**Task brief:**
Where the records below show the word "doivent" in a line, please copy that line.

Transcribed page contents
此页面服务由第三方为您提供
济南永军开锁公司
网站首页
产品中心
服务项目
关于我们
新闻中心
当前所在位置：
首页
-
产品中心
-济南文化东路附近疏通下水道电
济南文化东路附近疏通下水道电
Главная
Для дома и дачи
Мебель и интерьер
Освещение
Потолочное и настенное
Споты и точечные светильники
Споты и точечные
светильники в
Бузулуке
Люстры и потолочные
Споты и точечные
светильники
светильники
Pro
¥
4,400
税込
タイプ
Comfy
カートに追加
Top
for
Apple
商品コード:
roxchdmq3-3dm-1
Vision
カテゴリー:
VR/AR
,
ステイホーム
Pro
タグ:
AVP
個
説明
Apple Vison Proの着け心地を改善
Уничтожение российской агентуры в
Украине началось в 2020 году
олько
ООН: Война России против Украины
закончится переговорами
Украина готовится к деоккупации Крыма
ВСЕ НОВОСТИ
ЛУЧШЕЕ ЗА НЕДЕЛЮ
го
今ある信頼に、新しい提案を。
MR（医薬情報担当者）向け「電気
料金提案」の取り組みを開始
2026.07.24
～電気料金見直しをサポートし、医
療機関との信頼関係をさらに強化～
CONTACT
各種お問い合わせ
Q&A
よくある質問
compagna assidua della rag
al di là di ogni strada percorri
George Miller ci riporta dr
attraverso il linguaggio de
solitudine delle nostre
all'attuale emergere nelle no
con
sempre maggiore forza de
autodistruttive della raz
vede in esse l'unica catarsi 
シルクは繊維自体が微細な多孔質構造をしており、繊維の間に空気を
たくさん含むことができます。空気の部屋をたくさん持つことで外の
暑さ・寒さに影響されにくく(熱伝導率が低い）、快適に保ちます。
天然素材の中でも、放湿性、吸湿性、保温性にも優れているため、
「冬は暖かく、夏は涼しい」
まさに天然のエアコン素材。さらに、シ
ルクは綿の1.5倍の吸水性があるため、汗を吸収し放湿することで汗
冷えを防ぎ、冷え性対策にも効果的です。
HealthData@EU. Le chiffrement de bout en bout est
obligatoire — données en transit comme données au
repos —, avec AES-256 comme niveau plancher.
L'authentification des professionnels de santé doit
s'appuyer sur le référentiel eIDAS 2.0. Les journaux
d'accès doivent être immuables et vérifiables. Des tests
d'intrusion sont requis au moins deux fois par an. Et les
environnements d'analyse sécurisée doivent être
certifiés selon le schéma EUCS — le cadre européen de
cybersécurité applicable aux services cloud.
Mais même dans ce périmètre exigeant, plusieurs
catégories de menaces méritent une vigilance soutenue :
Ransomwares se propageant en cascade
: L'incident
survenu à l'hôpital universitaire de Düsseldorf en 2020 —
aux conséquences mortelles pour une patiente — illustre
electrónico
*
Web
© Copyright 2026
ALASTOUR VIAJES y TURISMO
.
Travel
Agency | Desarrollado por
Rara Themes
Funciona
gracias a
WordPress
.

**Exercise response:**
d'accès doivent être immuables et vérifiables. Des tests
environnements d'analyse sécurisée doivent être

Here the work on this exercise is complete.